#### EXERCISE OBJECTIVE:
Return each record word for word and omit the pictures.

#### GIVEN DATA:

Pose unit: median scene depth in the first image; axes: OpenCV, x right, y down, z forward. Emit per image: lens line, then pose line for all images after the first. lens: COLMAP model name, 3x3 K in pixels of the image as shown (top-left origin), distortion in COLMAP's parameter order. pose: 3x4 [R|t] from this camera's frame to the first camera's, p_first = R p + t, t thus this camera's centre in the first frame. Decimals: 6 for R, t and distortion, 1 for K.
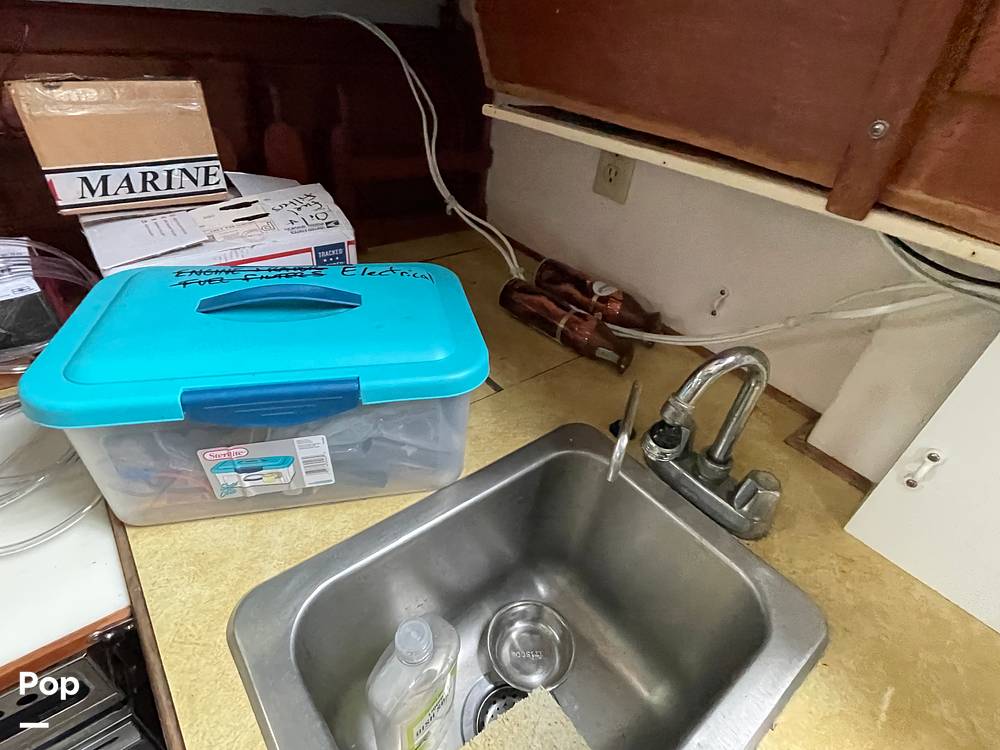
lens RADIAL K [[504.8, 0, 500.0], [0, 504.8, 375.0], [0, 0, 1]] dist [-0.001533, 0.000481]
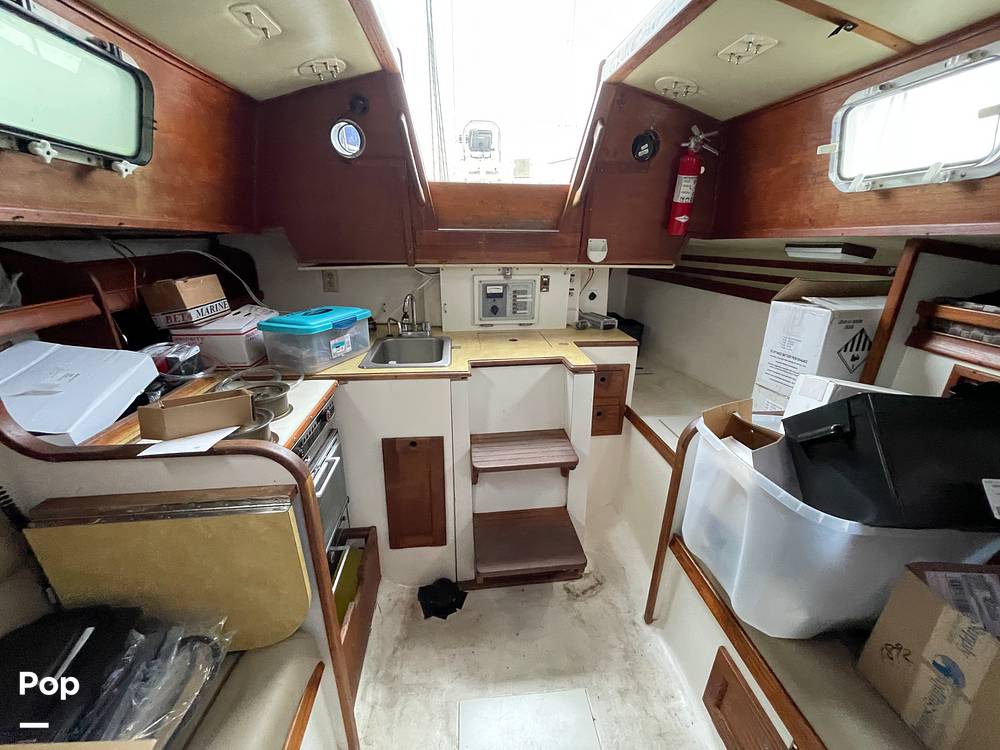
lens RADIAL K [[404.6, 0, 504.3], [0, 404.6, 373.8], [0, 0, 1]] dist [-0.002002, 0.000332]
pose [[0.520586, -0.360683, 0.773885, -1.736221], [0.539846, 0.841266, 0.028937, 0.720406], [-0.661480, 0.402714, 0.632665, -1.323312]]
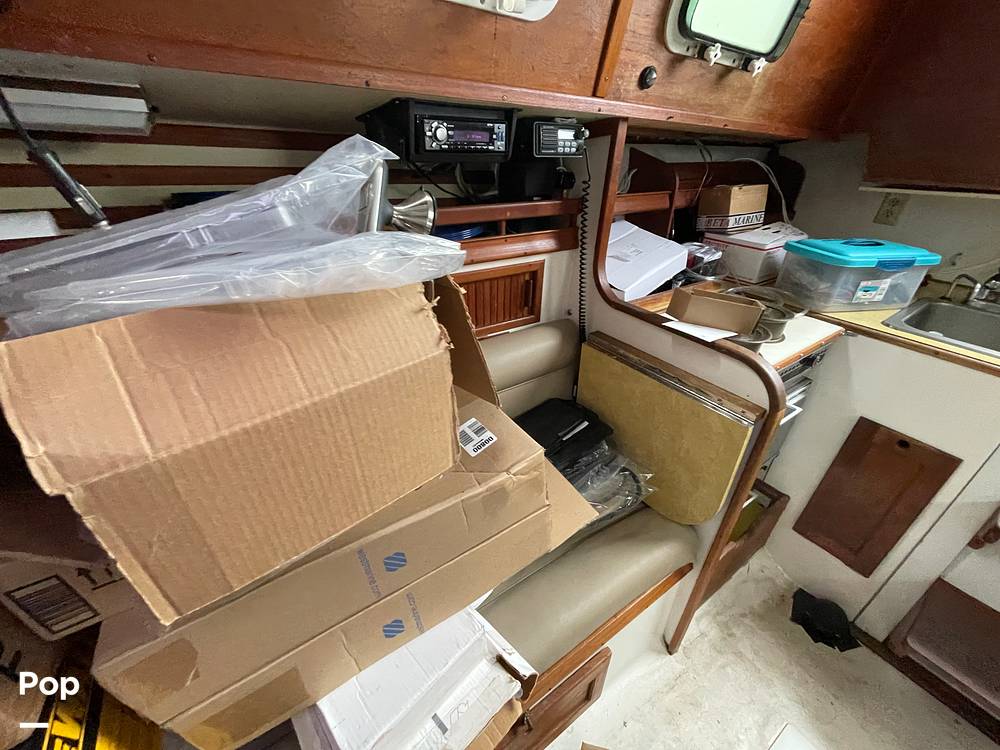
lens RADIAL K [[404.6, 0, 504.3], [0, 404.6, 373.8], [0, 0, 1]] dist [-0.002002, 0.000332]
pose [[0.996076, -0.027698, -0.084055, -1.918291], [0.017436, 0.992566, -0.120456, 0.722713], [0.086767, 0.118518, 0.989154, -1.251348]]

#### SOLUTION TO THE EXERCISE:
Pose unit: median scene depth in the first image; axes: OpenCV, x right, y down, z forward. Emit per image: lens line, then pose line for all images after the first. lens: COLMAP model name, 3x3 K in pixels of the image as shown (top-left origin), distortion in COLMAP's parameter order. pose: 3x4 [R|t] from this camera's frame to the first camera's, p_first = R p + t, t thus this camera's centre in the first frame. Decimals: 6 for R, t and distortion, 1 for K.
lens RADIAL K [[504.8, 0, 500.0], [0, 504.8, 375.0], [0, 0, 1]] dist [-0.001533, 0.000481]
lens RADIAL K [[404.6, 0, 504.3], [0, 404.6, 373.8], [0, 0, 1]] dist [-0.002002, 0.000332]
pose [[0.520586, -0.360683, 0.773885, -1.736221], [0.539846, 0.841266, 0.028937, 0.720406], [-0.661480, 0.402714, 0.632665, -1.323312]]
lens RADIAL K [[404.6, 0, 504.3], [0, 404.6, 373.8], [0, 0, 1]] dist [-0.002002, 0.000332]
pose [[0.996076, -0.027698, -0.084055, -1.918291], [0.017436, 0.992566, -0.120456, 0.722713], [0.086767, 0.118518, 0.989154, -1.251348]]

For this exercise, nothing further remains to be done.